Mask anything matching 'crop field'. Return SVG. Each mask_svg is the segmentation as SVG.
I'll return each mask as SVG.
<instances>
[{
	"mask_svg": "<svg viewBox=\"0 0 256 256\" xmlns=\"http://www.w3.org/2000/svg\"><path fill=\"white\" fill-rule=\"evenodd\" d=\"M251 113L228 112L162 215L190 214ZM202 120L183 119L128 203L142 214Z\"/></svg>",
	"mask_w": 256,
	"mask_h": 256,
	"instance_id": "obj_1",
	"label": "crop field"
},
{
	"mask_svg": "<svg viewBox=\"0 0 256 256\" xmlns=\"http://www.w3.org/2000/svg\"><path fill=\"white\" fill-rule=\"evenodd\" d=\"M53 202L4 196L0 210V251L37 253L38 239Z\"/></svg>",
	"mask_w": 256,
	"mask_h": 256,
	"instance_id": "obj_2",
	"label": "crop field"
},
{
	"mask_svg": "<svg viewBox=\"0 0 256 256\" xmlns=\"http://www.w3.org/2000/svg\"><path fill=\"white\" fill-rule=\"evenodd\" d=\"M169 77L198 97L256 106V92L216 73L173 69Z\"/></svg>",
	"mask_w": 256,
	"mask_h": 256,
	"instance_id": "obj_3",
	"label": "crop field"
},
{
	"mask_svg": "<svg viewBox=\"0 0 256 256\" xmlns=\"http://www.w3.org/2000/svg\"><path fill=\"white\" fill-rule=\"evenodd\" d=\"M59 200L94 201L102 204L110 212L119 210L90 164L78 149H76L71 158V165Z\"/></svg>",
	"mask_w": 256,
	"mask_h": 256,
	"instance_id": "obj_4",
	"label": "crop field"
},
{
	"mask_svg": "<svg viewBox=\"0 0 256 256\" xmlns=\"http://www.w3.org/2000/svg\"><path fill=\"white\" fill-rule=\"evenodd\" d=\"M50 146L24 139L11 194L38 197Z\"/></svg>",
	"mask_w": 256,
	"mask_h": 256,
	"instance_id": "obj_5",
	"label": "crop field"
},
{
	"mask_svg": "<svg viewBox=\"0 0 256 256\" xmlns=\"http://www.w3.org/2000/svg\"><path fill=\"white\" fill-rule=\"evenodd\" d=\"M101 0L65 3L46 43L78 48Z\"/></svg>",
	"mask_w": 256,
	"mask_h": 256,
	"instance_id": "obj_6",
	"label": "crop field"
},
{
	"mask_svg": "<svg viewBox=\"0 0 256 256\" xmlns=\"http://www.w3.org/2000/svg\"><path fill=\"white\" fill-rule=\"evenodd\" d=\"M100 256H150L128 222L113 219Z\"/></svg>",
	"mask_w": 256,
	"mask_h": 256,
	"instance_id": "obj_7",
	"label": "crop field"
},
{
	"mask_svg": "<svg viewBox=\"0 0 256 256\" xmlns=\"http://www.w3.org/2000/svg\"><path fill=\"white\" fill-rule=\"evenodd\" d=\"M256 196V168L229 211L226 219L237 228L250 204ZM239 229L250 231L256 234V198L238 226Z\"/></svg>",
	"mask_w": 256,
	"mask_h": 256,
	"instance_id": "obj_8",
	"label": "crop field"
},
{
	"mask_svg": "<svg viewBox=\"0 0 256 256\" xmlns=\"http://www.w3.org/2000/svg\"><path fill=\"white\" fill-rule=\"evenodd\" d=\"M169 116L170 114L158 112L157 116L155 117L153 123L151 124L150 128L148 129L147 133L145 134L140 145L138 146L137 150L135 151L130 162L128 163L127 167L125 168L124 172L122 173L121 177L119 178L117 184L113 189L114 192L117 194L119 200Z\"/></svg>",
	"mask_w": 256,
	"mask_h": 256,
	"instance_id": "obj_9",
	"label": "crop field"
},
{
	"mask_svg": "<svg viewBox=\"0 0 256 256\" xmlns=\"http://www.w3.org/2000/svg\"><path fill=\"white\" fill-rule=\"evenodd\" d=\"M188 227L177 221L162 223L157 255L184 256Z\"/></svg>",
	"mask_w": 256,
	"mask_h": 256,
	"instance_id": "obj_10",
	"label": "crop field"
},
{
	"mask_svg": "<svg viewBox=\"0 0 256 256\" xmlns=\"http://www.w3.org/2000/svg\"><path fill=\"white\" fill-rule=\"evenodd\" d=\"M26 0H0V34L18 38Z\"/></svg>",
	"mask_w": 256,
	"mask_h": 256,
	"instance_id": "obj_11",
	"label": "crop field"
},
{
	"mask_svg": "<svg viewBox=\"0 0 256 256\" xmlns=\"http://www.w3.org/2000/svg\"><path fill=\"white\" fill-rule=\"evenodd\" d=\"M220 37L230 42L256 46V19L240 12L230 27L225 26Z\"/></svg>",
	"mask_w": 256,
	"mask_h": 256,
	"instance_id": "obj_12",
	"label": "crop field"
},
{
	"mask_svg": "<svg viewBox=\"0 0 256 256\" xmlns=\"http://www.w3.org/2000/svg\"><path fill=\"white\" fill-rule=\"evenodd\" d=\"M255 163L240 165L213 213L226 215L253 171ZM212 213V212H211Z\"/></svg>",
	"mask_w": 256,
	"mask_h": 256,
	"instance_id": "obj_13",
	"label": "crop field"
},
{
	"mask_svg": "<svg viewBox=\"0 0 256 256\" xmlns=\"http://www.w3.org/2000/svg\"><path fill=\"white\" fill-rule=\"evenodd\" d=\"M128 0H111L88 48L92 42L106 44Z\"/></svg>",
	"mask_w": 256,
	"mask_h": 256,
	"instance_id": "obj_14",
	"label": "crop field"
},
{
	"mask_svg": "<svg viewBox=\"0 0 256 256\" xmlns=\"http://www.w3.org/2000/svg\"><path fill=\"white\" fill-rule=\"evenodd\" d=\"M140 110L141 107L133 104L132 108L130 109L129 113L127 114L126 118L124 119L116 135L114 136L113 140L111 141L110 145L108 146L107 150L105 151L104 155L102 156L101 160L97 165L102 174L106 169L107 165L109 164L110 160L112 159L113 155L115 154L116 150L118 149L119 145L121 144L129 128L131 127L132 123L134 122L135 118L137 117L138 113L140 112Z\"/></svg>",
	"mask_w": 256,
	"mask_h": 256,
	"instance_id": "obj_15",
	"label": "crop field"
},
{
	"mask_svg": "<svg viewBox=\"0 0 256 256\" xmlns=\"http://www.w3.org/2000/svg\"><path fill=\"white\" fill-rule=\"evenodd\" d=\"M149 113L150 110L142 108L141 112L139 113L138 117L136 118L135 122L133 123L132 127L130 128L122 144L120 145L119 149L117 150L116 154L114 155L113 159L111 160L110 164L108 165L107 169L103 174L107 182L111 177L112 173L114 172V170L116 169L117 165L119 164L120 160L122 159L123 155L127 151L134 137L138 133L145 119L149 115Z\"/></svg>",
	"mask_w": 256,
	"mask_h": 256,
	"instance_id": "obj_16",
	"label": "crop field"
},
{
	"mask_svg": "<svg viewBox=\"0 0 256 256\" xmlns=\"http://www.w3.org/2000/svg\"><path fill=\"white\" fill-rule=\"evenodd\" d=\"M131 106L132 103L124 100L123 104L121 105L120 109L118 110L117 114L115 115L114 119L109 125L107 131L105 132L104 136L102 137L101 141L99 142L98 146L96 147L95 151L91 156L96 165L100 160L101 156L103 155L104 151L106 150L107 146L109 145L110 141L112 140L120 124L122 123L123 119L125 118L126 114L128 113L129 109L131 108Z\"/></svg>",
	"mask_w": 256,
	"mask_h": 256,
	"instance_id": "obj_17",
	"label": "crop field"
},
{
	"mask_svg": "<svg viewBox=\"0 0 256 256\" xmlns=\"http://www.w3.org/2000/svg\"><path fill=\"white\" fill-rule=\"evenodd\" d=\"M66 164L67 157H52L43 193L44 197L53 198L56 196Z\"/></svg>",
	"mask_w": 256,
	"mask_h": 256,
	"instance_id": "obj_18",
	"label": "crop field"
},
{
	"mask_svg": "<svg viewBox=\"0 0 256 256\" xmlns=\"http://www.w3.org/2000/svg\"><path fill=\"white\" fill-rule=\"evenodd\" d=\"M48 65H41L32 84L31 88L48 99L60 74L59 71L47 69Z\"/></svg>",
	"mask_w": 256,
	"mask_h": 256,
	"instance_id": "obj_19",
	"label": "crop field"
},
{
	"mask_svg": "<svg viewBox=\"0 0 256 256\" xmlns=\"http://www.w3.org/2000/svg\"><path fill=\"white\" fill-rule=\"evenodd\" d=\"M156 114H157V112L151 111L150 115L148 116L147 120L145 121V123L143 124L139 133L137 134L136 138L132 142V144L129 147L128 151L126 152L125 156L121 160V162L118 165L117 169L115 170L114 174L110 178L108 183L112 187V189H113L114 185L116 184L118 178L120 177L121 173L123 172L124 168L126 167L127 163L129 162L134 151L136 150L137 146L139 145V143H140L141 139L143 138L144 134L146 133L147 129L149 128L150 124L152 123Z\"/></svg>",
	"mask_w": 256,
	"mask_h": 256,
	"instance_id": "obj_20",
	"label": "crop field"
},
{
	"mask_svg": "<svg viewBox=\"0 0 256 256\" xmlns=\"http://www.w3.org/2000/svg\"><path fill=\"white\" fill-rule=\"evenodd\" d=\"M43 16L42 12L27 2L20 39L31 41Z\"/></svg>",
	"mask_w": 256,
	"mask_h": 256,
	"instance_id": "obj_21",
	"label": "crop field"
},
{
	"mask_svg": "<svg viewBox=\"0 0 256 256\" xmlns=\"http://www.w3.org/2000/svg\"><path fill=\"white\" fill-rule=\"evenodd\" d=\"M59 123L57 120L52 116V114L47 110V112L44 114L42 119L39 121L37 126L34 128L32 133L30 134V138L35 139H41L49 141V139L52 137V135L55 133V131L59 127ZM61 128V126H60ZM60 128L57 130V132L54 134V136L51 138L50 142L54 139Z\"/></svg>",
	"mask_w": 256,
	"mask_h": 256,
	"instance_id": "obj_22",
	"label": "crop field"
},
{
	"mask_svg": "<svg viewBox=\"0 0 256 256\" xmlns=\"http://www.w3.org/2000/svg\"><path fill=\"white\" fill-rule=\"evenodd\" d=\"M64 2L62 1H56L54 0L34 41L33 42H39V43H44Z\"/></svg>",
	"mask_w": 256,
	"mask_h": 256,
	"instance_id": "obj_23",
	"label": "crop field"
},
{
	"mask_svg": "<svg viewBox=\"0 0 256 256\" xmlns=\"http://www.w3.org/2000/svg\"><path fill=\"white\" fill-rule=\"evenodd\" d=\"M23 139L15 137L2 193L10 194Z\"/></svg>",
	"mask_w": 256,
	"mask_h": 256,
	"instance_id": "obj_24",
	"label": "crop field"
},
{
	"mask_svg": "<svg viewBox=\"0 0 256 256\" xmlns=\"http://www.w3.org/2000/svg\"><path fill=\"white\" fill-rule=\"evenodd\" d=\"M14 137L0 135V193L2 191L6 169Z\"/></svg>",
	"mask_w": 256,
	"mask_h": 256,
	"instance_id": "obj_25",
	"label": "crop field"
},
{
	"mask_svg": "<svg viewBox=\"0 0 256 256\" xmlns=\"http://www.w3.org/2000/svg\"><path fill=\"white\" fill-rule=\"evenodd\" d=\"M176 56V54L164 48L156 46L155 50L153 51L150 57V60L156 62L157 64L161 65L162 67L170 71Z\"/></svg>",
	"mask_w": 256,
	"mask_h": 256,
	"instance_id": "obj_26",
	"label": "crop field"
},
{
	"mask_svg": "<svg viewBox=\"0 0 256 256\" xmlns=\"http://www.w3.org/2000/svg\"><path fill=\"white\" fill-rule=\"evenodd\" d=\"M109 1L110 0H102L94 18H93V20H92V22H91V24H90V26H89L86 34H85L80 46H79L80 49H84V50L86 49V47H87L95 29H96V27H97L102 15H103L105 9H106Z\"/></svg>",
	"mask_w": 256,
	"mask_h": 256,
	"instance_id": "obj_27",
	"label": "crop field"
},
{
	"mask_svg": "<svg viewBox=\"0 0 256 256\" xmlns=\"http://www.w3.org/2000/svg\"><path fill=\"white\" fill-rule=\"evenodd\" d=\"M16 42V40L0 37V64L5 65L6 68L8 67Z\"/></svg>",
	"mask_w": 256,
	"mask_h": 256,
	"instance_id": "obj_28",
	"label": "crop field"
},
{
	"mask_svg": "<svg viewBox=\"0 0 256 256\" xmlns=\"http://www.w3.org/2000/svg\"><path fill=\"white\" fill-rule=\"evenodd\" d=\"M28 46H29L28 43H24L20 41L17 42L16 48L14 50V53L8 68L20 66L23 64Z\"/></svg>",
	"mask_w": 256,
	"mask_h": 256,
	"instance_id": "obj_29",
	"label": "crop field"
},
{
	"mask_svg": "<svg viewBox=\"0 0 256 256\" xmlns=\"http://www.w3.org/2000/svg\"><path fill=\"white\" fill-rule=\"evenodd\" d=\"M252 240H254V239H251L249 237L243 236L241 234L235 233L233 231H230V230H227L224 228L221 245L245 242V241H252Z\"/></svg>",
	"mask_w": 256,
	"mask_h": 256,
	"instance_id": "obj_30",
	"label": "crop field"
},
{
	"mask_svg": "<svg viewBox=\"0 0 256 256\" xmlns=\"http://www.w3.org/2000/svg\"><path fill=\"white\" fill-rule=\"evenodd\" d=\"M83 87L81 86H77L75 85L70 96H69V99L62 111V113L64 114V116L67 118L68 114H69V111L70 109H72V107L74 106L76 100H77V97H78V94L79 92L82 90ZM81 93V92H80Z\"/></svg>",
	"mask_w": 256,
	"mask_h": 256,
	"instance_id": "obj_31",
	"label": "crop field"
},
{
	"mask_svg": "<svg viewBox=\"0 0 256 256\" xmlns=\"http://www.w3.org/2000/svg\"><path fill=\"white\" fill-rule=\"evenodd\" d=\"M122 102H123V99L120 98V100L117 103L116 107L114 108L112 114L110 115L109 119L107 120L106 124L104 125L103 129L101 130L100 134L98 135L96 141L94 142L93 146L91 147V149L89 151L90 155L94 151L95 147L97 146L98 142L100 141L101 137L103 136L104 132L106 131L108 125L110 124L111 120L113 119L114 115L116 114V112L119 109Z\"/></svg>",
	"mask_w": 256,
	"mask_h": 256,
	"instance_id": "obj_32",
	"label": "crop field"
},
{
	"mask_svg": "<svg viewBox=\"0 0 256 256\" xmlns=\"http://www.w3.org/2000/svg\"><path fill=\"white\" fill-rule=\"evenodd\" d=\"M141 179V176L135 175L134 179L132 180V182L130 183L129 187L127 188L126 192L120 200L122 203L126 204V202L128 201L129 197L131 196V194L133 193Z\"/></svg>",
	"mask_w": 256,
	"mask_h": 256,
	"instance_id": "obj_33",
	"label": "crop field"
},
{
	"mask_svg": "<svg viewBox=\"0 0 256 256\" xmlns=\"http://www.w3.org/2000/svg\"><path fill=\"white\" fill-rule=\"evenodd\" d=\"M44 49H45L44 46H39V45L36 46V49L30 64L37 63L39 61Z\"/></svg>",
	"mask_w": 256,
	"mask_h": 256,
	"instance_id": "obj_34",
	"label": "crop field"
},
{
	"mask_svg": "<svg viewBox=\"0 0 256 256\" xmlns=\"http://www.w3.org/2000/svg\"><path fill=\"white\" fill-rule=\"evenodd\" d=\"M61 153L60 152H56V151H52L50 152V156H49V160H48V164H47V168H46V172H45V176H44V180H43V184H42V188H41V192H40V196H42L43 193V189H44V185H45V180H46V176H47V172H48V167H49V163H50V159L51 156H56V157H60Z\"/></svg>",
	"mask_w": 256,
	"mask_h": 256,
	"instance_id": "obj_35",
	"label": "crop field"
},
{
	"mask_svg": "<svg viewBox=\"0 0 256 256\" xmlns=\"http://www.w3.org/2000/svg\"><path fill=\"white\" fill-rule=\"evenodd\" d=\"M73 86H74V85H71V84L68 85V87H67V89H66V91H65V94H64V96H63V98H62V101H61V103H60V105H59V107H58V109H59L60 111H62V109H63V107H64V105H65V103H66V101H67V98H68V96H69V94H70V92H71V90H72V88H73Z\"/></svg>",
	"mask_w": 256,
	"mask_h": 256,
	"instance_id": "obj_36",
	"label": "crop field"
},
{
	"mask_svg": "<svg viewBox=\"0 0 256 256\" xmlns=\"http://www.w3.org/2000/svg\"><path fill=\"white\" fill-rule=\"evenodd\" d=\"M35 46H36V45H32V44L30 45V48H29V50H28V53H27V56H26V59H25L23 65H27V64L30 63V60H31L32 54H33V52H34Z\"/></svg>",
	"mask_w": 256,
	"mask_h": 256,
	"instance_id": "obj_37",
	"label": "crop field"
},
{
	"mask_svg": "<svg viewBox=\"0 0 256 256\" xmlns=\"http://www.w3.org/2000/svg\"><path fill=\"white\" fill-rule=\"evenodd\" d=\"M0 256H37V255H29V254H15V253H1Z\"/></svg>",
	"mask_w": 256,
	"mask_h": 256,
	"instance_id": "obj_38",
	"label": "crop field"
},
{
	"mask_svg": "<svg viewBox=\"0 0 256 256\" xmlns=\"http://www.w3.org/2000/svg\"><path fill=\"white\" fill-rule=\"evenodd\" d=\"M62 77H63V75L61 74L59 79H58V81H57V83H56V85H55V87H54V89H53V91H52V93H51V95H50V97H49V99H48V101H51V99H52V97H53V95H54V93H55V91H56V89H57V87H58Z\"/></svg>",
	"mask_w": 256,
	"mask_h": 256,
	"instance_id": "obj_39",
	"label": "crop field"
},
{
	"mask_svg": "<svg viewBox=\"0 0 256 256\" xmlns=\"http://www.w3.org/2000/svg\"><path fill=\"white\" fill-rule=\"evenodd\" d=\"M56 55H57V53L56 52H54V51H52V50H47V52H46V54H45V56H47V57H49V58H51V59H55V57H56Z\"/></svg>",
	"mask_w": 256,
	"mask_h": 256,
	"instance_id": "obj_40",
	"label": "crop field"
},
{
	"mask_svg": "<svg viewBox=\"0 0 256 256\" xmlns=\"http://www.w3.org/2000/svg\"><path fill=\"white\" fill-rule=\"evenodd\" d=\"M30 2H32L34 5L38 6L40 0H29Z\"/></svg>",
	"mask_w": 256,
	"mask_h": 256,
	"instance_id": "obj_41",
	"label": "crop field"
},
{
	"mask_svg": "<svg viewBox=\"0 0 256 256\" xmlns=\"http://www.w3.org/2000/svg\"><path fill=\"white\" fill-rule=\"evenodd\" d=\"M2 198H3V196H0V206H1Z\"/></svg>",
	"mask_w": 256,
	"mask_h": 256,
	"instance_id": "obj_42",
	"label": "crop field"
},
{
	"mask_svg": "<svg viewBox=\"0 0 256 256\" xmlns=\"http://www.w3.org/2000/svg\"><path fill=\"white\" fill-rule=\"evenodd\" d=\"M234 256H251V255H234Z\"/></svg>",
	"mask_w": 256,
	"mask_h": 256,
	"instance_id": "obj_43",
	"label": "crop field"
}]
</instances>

- - - - -

Write out the rows above word for word, from their very first line down to and including the line that contains "200L94 201L102 204L110".

Mask anything matching 'crop field'. Return SVG. Each mask_svg is the segmentation as SVG.
I'll return each mask as SVG.
<instances>
[{
	"mask_svg": "<svg viewBox=\"0 0 256 256\" xmlns=\"http://www.w3.org/2000/svg\"><path fill=\"white\" fill-rule=\"evenodd\" d=\"M251 113L228 112L162 215L190 214ZM202 120L183 119L128 203L142 214Z\"/></svg>",
	"mask_w": 256,
	"mask_h": 256,
	"instance_id": "obj_1",
	"label": "crop field"
},
{
	"mask_svg": "<svg viewBox=\"0 0 256 256\" xmlns=\"http://www.w3.org/2000/svg\"><path fill=\"white\" fill-rule=\"evenodd\" d=\"M53 202L4 196L0 210V251L37 253L38 239Z\"/></svg>",
	"mask_w": 256,
	"mask_h": 256,
	"instance_id": "obj_2",
	"label": "crop field"
},
{
	"mask_svg": "<svg viewBox=\"0 0 256 256\" xmlns=\"http://www.w3.org/2000/svg\"><path fill=\"white\" fill-rule=\"evenodd\" d=\"M169 77L198 97L256 106V92L216 73L173 69Z\"/></svg>",
	"mask_w": 256,
	"mask_h": 256,
	"instance_id": "obj_3",
	"label": "crop field"
},
{
	"mask_svg": "<svg viewBox=\"0 0 256 256\" xmlns=\"http://www.w3.org/2000/svg\"><path fill=\"white\" fill-rule=\"evenodd\" d=\"M59 200L94 201L102 204L110 212L119 210L90 164L78 149H76L71 158V165Z\"/></svg>",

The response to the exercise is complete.